--- DATA LISTING ---

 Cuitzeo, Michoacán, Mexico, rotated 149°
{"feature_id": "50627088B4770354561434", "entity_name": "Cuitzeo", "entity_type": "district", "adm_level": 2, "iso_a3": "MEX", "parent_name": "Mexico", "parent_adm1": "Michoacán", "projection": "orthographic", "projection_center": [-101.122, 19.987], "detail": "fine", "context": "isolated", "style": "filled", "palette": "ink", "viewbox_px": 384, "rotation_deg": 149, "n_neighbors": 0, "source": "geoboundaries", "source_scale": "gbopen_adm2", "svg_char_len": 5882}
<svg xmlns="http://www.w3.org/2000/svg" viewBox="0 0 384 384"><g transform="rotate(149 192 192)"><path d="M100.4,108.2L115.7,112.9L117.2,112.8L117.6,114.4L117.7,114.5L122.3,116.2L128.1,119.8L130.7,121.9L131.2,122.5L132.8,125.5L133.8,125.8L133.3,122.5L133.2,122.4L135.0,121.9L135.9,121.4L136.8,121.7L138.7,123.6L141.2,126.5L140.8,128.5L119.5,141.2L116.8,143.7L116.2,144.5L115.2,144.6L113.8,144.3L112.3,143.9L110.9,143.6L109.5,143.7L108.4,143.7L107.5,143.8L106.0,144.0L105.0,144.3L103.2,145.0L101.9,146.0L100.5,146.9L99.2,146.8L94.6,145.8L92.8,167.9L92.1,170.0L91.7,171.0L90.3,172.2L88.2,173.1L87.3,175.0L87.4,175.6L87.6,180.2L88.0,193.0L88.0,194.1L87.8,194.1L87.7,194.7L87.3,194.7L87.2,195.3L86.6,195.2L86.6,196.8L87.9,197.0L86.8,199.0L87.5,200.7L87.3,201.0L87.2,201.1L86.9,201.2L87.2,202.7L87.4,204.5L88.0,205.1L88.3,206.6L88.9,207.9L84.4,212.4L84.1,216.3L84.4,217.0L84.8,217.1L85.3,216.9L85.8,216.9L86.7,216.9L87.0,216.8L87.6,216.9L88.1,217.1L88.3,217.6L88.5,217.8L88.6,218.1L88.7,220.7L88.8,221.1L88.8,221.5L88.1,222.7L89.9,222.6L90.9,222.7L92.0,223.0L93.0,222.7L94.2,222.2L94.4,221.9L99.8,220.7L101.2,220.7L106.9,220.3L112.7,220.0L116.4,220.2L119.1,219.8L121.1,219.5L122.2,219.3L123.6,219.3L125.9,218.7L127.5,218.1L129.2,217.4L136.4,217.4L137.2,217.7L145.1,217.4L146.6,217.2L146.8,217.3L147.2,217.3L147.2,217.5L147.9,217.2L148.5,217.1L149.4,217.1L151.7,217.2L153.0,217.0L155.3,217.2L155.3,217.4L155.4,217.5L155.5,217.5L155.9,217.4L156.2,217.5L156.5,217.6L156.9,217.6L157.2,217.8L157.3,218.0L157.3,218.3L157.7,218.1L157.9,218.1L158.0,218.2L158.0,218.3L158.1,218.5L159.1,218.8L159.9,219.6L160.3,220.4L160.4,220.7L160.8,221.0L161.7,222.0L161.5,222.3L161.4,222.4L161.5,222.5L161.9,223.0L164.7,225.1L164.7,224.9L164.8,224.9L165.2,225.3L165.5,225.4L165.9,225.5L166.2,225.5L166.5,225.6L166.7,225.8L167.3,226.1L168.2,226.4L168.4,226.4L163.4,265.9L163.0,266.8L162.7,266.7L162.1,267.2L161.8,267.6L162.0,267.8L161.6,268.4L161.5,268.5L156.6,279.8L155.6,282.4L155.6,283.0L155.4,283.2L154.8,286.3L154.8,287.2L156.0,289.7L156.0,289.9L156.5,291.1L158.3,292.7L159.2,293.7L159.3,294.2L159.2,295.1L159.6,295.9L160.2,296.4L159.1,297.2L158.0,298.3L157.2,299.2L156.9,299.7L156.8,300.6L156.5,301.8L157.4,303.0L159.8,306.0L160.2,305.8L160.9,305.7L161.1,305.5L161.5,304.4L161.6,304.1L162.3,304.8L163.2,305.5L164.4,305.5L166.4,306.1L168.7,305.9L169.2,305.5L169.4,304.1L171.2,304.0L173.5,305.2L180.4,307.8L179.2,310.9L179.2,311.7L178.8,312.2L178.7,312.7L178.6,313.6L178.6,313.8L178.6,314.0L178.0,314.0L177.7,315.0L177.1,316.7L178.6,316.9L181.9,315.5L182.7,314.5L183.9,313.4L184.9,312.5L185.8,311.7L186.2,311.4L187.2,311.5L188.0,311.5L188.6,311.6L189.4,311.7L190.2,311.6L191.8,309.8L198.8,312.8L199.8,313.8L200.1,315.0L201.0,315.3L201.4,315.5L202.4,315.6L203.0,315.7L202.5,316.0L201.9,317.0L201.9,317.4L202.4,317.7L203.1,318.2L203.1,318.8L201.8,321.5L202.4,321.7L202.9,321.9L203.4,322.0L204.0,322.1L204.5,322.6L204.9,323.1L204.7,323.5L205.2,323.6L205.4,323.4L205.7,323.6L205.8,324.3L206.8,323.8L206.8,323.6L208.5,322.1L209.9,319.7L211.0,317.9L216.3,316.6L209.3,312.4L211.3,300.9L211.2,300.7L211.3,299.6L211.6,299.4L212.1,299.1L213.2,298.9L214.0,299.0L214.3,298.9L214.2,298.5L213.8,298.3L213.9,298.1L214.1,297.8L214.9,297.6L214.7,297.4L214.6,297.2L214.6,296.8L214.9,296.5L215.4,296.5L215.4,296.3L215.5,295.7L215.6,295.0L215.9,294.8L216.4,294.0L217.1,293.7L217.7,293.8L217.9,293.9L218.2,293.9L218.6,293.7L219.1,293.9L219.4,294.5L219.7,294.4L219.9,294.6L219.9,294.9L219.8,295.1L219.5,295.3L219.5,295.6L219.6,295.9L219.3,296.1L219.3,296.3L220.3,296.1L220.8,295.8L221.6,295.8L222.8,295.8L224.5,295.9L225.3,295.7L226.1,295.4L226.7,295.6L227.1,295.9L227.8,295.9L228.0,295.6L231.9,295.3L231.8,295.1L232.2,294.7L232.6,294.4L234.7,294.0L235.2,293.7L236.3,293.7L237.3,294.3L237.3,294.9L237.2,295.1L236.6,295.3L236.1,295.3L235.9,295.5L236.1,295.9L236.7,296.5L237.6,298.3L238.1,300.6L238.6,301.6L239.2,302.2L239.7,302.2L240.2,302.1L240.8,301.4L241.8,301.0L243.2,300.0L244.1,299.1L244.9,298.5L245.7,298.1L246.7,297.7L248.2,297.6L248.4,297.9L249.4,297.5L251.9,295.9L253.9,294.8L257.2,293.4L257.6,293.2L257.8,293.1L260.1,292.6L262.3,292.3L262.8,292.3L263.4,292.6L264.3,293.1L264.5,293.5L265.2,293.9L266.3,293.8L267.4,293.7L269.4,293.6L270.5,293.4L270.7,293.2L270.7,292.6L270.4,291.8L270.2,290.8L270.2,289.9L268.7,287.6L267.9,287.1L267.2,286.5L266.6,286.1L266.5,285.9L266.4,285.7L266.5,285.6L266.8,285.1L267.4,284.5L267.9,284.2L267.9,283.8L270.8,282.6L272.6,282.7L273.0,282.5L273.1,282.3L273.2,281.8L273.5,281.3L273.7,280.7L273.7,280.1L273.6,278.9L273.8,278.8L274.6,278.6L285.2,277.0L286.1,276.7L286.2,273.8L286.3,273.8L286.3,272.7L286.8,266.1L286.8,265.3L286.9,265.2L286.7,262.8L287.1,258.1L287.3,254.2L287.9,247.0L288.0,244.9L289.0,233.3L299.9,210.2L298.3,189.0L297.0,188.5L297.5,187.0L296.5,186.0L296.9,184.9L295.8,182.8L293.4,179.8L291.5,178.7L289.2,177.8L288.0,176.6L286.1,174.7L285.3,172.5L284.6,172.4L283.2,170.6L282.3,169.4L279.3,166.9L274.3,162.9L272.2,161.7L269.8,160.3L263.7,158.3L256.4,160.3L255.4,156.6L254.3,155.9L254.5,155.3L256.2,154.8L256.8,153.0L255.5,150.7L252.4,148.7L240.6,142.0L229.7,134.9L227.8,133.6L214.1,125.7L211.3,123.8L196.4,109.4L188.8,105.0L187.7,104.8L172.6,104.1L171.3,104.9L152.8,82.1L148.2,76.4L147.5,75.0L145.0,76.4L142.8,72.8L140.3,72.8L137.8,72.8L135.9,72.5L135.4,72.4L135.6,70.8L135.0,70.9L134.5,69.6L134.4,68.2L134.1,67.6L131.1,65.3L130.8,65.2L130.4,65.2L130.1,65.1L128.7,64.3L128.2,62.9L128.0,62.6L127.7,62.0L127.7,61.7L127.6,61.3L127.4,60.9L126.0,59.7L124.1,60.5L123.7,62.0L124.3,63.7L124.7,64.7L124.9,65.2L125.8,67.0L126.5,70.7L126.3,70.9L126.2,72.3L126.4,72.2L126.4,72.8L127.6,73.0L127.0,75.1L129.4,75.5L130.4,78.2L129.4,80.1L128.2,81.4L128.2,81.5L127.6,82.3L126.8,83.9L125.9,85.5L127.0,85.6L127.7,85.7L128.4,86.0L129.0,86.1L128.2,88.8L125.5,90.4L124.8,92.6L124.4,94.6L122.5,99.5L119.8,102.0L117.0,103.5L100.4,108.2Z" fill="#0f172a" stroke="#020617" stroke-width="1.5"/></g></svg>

---
--- DATA LISTING ---

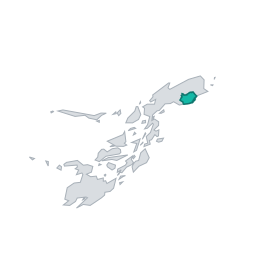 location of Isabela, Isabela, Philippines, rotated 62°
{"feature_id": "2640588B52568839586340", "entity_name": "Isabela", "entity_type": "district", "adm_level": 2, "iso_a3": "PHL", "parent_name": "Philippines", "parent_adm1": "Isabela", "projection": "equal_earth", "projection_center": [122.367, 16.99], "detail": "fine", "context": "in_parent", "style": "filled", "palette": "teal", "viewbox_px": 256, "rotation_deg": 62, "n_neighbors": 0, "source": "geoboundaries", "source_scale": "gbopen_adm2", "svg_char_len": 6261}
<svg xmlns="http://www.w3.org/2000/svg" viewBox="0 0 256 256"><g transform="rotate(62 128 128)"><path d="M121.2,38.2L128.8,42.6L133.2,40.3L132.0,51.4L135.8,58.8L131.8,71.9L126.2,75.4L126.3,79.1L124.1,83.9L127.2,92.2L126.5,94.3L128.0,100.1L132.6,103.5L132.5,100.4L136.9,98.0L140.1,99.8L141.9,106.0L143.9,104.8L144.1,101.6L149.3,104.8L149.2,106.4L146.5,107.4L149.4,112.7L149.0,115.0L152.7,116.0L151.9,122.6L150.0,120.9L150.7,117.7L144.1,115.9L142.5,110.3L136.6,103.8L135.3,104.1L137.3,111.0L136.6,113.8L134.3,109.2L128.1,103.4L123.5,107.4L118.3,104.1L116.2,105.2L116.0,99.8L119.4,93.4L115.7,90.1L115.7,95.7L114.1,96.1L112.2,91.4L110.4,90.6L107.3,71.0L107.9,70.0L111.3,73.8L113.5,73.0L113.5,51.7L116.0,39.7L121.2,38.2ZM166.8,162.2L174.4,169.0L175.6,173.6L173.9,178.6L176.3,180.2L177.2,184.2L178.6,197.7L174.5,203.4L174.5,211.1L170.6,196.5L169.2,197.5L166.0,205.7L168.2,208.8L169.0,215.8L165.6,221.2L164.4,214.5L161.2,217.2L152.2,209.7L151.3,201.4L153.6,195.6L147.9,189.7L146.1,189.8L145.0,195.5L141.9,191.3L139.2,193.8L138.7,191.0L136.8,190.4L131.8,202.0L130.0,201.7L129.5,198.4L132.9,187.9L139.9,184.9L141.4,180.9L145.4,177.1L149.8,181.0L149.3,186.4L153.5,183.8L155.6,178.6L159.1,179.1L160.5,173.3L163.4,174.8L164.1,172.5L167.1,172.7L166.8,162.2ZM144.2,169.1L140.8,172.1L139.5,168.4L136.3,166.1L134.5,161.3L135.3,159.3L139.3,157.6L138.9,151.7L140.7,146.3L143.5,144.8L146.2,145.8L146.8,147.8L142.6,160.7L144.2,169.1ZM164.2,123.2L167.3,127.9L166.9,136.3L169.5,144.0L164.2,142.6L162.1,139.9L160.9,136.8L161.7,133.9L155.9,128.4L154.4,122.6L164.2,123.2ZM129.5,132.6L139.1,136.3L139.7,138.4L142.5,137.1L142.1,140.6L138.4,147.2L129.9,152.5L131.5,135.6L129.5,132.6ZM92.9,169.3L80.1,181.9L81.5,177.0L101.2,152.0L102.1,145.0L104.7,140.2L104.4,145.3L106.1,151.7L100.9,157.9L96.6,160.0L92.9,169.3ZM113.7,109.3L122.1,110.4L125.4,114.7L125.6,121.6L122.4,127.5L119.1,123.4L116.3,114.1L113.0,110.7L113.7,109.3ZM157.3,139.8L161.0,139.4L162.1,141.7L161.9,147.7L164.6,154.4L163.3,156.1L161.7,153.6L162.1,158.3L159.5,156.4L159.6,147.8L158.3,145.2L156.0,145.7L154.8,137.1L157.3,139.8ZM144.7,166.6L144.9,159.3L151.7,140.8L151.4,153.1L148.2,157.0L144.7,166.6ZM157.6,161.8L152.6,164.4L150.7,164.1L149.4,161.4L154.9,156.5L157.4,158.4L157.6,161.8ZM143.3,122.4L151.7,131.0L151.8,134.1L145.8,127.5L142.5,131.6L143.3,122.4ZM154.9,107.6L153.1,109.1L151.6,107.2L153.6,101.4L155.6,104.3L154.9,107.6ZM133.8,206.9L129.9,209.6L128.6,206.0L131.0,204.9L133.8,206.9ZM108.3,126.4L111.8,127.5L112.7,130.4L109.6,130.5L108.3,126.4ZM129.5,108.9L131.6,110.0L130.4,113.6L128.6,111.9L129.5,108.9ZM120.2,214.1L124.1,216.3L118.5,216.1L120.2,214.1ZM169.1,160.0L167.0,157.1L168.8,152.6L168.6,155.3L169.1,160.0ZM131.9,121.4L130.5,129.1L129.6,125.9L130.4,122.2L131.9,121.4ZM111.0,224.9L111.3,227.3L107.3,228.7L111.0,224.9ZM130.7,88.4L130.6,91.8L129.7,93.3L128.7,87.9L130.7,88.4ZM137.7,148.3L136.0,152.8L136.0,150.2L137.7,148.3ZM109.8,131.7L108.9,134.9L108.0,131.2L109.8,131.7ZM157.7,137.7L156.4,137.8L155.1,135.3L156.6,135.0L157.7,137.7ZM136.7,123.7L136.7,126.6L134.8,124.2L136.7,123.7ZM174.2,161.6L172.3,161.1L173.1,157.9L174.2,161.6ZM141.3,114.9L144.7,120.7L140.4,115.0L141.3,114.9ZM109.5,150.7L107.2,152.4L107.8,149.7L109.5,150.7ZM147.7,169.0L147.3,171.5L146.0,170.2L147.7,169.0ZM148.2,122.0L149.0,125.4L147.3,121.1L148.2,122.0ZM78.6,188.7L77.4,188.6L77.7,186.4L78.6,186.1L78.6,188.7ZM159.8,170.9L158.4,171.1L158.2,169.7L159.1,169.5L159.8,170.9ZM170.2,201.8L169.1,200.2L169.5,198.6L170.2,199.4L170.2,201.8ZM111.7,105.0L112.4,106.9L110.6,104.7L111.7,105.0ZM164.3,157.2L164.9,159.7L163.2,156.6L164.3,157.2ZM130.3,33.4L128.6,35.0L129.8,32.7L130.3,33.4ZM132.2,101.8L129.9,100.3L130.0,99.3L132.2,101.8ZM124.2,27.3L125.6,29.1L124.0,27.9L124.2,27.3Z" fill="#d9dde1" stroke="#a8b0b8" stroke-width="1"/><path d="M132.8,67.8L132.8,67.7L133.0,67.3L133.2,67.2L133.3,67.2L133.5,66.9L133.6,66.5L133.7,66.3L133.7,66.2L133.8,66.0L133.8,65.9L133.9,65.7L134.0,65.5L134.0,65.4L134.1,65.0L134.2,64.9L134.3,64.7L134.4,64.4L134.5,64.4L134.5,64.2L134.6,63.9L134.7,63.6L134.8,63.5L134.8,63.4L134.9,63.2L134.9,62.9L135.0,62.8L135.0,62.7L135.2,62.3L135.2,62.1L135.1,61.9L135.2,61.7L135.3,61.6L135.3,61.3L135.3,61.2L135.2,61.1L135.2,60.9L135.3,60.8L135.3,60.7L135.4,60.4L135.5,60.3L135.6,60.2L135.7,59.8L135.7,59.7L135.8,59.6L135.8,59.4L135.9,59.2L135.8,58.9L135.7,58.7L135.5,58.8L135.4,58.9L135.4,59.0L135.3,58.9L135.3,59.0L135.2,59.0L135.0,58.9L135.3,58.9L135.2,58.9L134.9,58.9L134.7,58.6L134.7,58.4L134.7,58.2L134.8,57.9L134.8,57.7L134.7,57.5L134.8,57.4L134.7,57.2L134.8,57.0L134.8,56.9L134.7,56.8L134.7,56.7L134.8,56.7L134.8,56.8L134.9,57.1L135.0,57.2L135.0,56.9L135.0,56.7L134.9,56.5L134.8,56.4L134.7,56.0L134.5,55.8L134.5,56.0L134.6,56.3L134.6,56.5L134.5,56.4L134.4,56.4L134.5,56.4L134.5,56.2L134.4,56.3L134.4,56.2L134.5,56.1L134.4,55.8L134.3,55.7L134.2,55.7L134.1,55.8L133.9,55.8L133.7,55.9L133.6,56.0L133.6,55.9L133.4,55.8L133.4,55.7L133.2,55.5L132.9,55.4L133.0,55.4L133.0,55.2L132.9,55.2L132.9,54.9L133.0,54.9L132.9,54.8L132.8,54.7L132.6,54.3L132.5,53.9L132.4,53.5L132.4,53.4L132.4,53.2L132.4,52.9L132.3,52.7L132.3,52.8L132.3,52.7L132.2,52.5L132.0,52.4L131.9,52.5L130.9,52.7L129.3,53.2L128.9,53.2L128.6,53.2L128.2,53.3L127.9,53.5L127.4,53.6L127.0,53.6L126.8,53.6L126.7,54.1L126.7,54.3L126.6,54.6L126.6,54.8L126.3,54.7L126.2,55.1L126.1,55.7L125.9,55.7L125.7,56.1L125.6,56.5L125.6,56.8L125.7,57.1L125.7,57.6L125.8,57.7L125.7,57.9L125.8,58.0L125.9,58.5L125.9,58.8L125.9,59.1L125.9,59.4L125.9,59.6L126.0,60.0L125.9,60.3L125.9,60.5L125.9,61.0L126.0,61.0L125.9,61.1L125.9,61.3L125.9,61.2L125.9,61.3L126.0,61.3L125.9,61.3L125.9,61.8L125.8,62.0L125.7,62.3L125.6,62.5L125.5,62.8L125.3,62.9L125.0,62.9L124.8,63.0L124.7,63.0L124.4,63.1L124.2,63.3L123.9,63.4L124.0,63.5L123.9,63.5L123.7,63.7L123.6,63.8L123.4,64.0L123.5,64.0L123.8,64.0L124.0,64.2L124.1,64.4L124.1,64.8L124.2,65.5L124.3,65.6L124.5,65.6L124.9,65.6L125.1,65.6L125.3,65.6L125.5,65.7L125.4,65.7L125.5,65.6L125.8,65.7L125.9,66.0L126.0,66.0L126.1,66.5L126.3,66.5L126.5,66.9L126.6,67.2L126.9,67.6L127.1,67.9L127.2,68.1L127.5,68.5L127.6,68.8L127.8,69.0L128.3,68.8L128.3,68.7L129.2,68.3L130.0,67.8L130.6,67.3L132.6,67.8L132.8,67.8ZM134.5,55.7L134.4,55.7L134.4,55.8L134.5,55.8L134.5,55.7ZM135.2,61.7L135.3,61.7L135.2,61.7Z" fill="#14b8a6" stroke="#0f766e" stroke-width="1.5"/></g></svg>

---

## WORK TO BE COMPLETED
Gather every line of the listing above that contains the string "Cuitzeo", and copy each one.

## THE COMPLETED TASK
 Cuitzeo, Michoacán, Mexico, rotated 149°
{"feature_id": "50627088B4770354561434", "entity_name": "Cuitzeo", "entity_type": "district", "adm_level": 2, "iso_a3": "MEX", "parent_name": "Mexico", "parent_adm1": "Michoacán", "projection": "orthographic", "projection_center": [-101.122, 19.987], "detail": "fine", "context": "isolated", "style": "filled", "palette": "ink", "viewbox_px": 384, "rotation_deg": 149, "n_neighbors": 0, "source": "geoboundaries", "source_scale": "gbopen_adm2", "svg_char_len": 5882}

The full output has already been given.